Believe it or not, the above suggestions would merely start the process of affording American employees the same basic workplace rights as their international counterparts. Note that I have not even broached what must be an essential component of any comprehensive labor and employment law reform in this country - the institution of just cause workplace protection as the default rule for American employees.
All of this will help return the United States to its international stature and allow it again to not only be a beacon of democracy and freedom, but also the envy of the world insofar as how it treats its working men and women.
PS
https://lawprofessors.typepad.com/laborprof_blog/2008/11/obama-and-the-f.html
Comments
Of course, this also sounds like a good start for pushing unemployment rates up near those of our international counterparts.
Thankfully I'm an employment lawyer, so this agenda means job security for me!
Posted by: JP | Nov 5, 2008 12:18:40 PM
For all the attorneys~unless a case is extremely complicated, a board of independent experts should be made to mediate many of the cases. We don't need to clutter our courts with blatant wrongs and tremendous attorney fees for simple cases. Stop clogging court rooms and paying attorneys ~ others can be trained to hear and decide ~ if that doesn't work, then a person can hire an attorney and pay court costs. Time to revamp the judicial system and let attorneys do real legal work.
Posted by: Donna Miller | Nov 6, 2008 9:18:43 AM
I would urge deliberate caution in amending the remedy sections of ERISA. I do both Title VII and ERISA class work. When Congress amended Title VII in 1991 to add legal remedies, it made taking individual Title VII cases more financially attractive, but blasted a big hole in systemic cases. Courts held that the provision of jury trials, compensatory and punitive damages created individual issues unsuited to class action treatment (not all courts, of course, but a large enough cohort to poison the well).
I agree that there ought to be legal restitution in ERISA cases, and perhaps double or treble recovery for egregious cases. Beyond that, I'd press ahead only with extreme care, or risk damaging the valuable work being performed in the class ERISA cases.
Posted by: Paul Mollica | Nov 8, 2008 7:50:35 AM
I certainly agree with your agenda, even recognizing that the world of work will not be transformed with these needed changes in the law. But more needs to be done.

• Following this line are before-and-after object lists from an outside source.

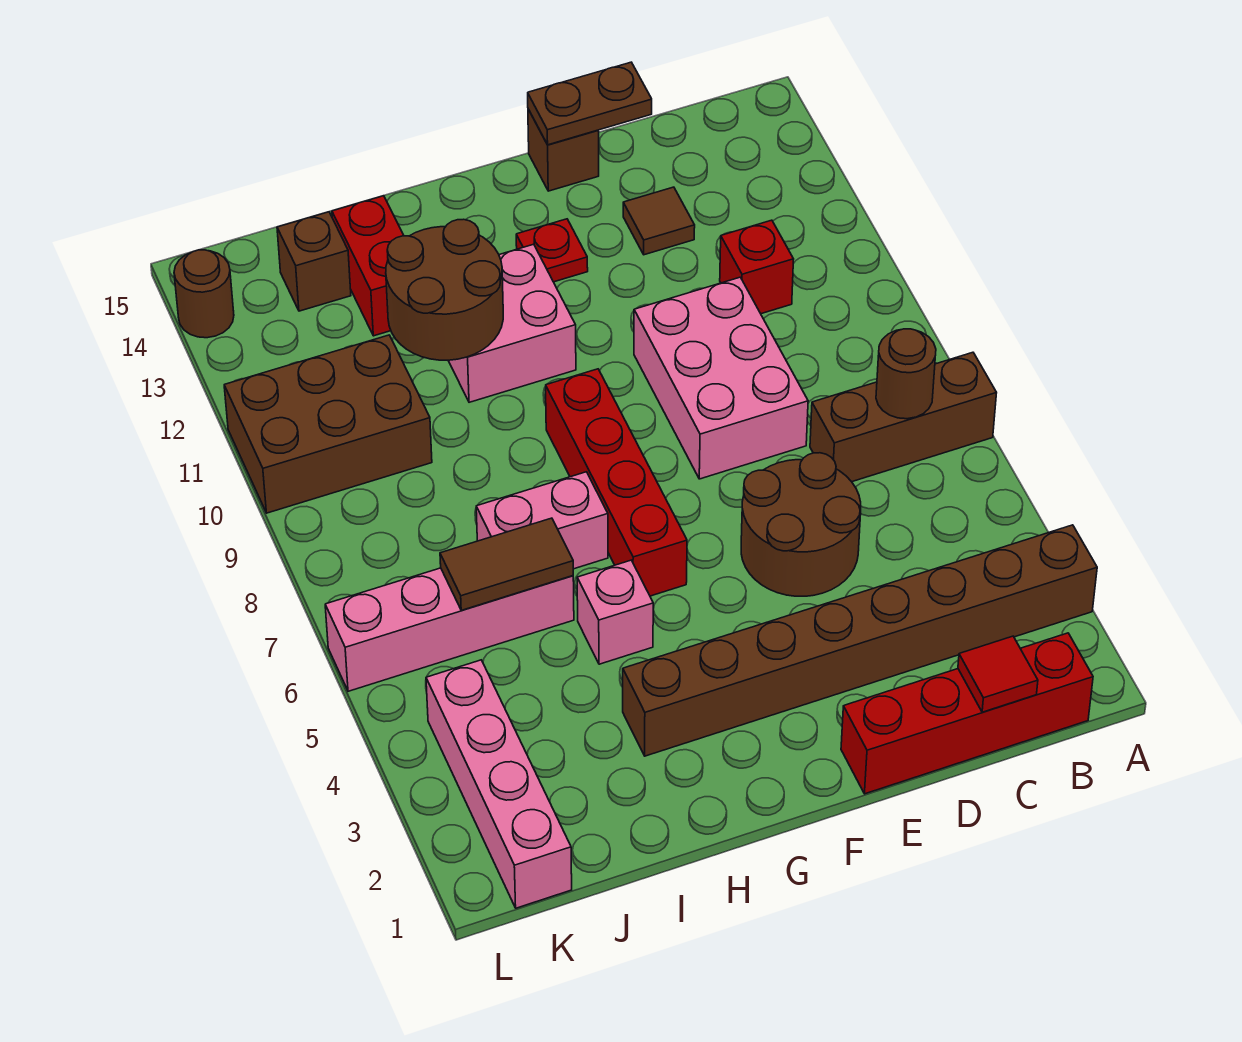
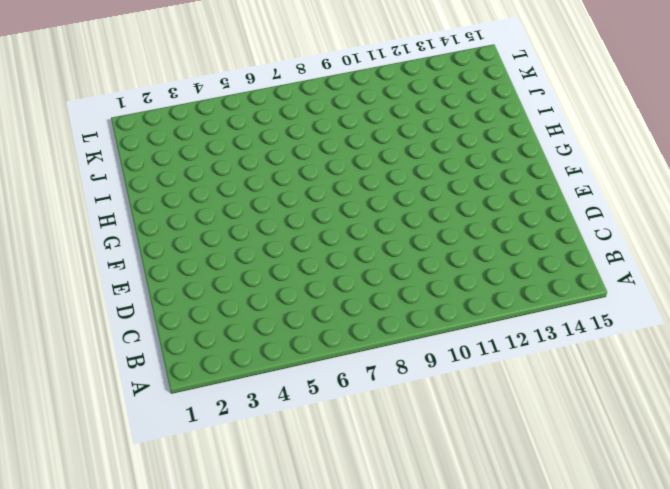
none -> brown 1x8 brick [623,525,1097,756]
none -> brown 1x3 brick [810,352,996,482]
none -> red 1x4 brick [841,633,1093,794]

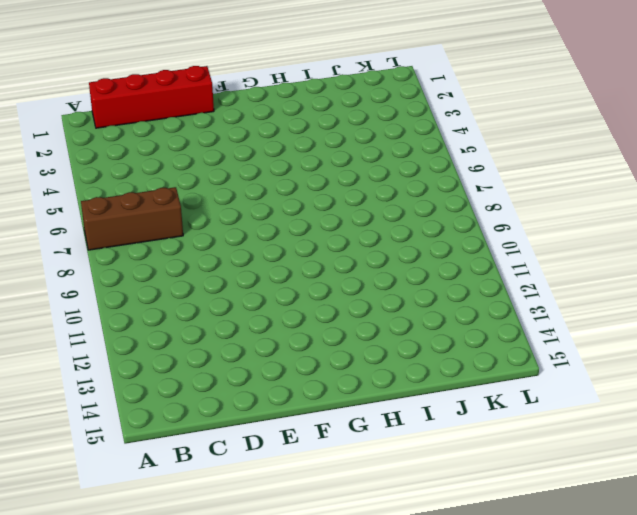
none -> brown 1x8 brick [623,525,1097,756]
none -> red 1x1 brick [720,220,794,314]
none -> brown 2x2 round brick [741,453,861,596]

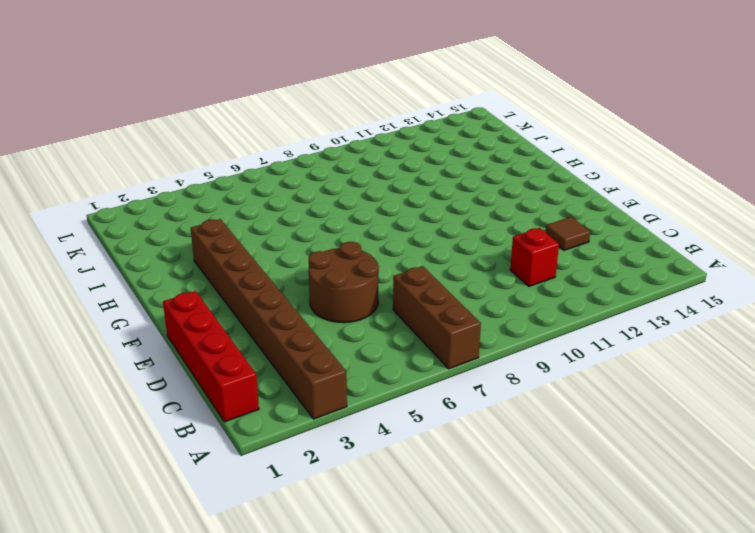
none -> pink 2x3 brick [634,277,808,479]
none -> brown 1x1 brick [528,109,599,191]
none -> red 1x1 plate [516,219,588,282]

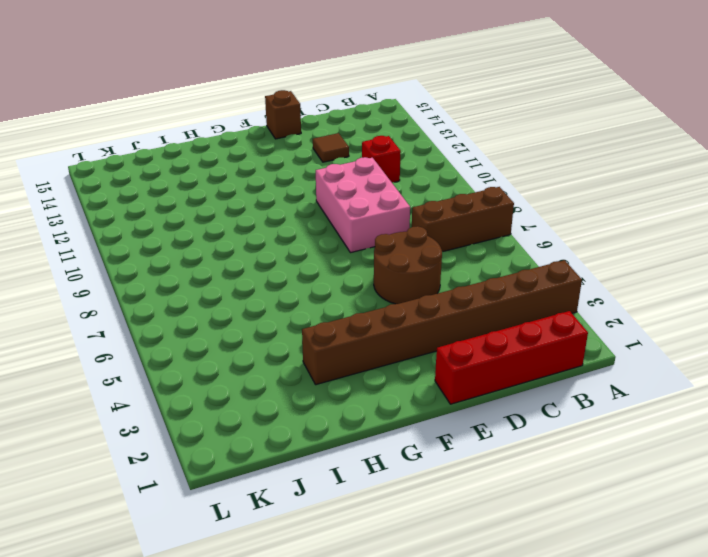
none -> red 1x1 plate [516,219,588,282]
none -> red 1x4 brick [546,369,687,596]
none -> pink 2x2 brick [448,244,576,402]

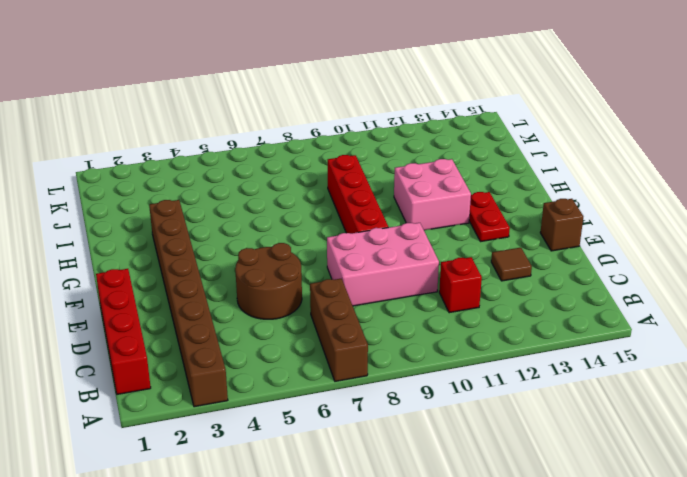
red 1x4 brick [327,155,388,234] -> red 1x4 brick turned to [546,369,687,596]
red 1x2 plate [469,192,510,242] -> red 1x1 plate [516,219,588,282]
none -> pink 1x1 brick [577,560,653,664]
none -> pink 1x2 brick [476,472,608,569]
none -> pink 1x4 brick [325,568,574,691]

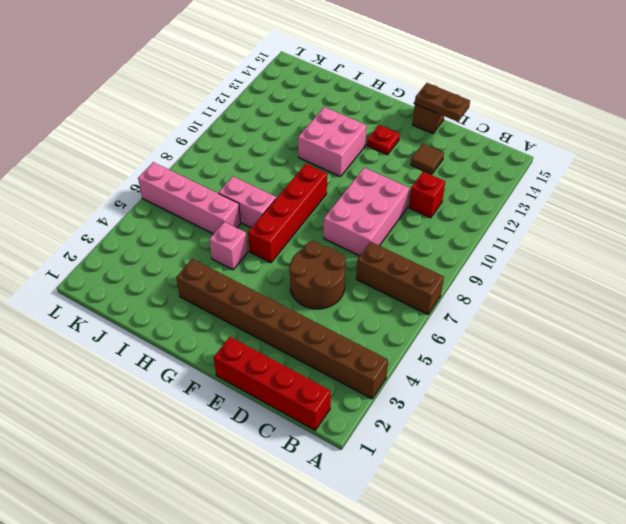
none -> red 1x2 brick [332,196,404,336]
none -> brown 2x3 brick [224,335,432,513]
none -> brown 1x1 brick [277,212,351,311]

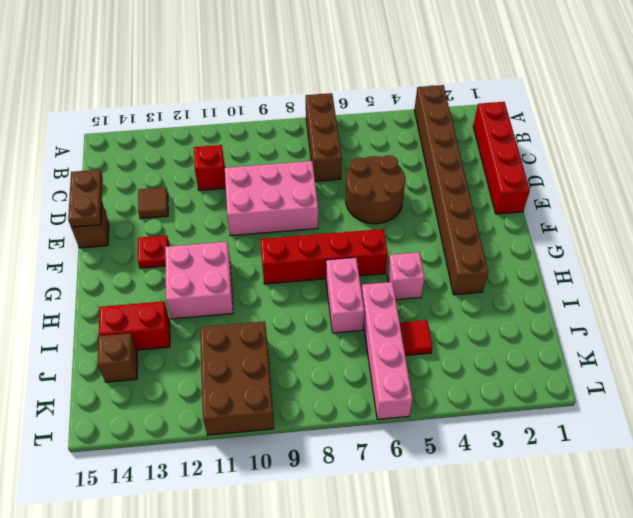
red 1x1 tile [400,320,433,355] -> red 1x1 tile moved to [958,636,1038,712]
none -> pink 1x4 brick [426,660,572,908]
none -> brown 1x1 round brick [174,250,234,338]
none -> brown 1x1 round brick [876,329,936,419]

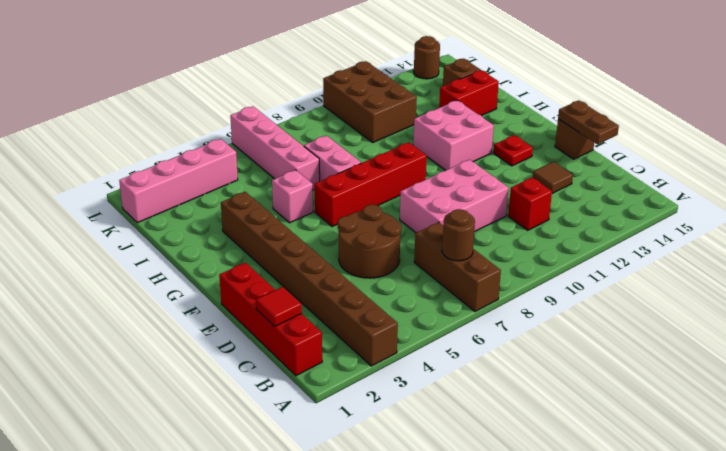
none -> brown 2x2 round brick [386,219,503,360]
none -> brown 1x2 tile [440,518,573,610]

First, and foremost, is to refocus enforcement efforts of the federal agencies that deal with workplace issues. Just one example: I think the EEOC should focus its fairly recently announced policy of emphasizing systemic cases on discrimination at or near the bottom of the economic ladder. Private enforcement simply cannot work to address discrimination against the workers who need it most.
Second, beyond law enforcement, is the need to develop coherent social policy to help rebuild the middle class. I fear I am skeptical that unionization rates will change enough with the amendment of the NLRA and its enforcement to make workers stakeholders in their jobs and it would certainly not address the need to develop new kinds of work in new areas of economic activity.